For auditing, the starting point is a clear blueprint. Every agent should have a defined role, expected behavior, access permissions, and decision framework. In an AI development lifecycle, for example, agents may generate code, test it, scan for vulnerabilities, and prepare it for commit. But the process still needs checkpoints, audit trails, policy enforcement, and human review at critical stages.

The goal is not to slow AI down but to make autonomous activity measurable, auditable, and accountable. Without those checks, agents can create operational, security, and even cost risks, including excessive token consumption or actions that were never intended by the business.

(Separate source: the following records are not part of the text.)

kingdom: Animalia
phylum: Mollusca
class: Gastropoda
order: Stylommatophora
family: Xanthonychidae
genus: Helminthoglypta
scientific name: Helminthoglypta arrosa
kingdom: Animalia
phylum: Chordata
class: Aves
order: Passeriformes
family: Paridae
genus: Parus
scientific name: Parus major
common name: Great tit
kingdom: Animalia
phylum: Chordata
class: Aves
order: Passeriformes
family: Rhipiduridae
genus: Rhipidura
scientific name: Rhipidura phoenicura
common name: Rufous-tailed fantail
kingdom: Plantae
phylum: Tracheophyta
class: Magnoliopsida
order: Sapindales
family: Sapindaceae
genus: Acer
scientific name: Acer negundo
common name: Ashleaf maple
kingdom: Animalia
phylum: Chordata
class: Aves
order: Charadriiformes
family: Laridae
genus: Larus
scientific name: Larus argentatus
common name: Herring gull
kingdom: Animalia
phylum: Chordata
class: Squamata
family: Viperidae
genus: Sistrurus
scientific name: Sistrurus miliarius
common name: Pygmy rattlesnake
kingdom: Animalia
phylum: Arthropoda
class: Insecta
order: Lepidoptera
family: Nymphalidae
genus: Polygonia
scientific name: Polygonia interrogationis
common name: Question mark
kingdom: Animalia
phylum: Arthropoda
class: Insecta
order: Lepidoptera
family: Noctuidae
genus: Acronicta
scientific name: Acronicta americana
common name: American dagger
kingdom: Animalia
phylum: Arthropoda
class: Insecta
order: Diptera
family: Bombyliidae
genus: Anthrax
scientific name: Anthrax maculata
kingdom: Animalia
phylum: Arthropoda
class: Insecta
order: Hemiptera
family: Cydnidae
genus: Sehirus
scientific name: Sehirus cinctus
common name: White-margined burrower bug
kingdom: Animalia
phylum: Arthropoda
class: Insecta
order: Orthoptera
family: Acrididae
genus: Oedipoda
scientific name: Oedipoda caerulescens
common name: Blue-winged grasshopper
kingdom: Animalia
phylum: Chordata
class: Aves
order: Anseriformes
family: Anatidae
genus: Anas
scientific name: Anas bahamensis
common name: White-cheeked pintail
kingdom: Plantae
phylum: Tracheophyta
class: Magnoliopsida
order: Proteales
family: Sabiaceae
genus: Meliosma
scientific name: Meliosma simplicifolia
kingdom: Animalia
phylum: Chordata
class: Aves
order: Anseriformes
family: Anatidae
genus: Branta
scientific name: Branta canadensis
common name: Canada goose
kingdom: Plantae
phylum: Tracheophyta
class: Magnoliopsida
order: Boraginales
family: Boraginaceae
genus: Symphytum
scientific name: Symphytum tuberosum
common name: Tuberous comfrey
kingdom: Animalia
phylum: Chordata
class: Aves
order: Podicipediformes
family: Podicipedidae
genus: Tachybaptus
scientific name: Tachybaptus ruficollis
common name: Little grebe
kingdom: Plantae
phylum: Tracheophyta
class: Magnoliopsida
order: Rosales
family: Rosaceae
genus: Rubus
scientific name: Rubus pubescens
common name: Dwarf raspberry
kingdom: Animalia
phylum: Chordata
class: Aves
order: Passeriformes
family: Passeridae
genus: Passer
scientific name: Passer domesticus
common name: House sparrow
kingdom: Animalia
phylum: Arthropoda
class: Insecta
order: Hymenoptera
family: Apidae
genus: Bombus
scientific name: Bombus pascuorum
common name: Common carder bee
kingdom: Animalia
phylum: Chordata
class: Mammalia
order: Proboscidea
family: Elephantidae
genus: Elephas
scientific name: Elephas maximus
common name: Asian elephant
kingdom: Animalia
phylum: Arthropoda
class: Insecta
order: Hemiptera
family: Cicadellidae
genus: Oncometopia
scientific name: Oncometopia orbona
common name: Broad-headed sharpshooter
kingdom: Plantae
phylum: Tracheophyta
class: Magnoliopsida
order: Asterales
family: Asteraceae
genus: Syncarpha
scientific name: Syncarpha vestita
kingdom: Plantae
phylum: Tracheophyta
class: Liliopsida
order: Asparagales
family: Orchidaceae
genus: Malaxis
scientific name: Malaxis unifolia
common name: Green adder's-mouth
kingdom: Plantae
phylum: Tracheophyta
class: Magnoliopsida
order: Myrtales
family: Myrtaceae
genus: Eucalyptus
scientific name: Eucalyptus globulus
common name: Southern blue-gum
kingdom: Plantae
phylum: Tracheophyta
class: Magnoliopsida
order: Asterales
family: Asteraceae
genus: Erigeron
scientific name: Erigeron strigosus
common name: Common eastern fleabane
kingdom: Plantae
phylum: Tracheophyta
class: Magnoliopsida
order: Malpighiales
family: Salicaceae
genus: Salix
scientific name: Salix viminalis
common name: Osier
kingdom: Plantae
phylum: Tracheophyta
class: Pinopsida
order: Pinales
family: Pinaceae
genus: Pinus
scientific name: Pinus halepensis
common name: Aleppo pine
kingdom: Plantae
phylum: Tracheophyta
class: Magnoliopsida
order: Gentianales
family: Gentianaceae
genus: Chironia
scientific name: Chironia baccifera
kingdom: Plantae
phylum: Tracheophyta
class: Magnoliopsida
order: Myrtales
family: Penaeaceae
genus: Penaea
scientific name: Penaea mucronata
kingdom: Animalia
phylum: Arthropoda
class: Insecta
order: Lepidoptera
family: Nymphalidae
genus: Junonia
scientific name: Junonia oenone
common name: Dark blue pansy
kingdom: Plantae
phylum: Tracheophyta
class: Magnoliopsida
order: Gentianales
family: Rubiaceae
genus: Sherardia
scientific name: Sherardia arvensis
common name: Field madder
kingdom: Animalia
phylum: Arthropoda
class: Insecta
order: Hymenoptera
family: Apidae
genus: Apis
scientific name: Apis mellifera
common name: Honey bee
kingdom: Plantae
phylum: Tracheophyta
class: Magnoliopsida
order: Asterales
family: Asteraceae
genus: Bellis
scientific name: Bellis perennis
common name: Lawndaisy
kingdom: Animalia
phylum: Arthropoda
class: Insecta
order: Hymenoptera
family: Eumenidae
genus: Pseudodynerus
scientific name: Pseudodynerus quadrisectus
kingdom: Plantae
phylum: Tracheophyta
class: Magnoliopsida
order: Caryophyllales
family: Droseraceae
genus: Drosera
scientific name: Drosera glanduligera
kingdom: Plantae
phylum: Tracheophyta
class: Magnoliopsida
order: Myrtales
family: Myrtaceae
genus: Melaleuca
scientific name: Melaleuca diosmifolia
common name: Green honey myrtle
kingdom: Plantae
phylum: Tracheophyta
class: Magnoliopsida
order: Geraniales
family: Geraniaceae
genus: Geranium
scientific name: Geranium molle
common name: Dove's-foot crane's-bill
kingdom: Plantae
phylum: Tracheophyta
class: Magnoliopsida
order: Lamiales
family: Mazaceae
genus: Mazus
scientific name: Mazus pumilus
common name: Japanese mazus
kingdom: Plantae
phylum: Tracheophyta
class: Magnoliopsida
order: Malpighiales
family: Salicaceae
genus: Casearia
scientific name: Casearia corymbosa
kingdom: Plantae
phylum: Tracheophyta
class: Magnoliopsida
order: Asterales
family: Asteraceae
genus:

For an organisation just starting to deploy agentic AI, what’s the advice you would give them to first set-up on the security side and to be aware of the most common early mistake that organisations make?

My advice is to start with an AI security blueprint before moving anything into production. Organisations should first define the use case, expected outcome, the systems the AI will interact with, the data it can access, and the controls required across the lifecycle. Security cannot be treated as an afterthought. It has to be built into the design, development, deployment, and monitoring of every AI-native application.

At TrendAI™, we help organisations secure the full AI lifecycle, from defining the use case and building the AI system to deploying it safely into production and governing it once it is live. This is where TrendAI Vision One™ plays an important role, providing an AI security blueprint that gives organisations visibility into which AI tools are running, which are unsanctioned, where AI is being used, and what risks or attacks may be emerging. It also helps monitor user activity, agent behavior, security posture, rate limits, and token consumption, enabling organisations to put the right guardrails in place before deployment and maintain control as AI scales across the enterprise.

The most common mistake is rushing to production without visibility or governance. Many organisations move quickly because the business pressure around AI is high, but they only revisit security after something goes wrong. The better model is to put production gates in place from day one, so AI can scale safely without creating unmanaged risk.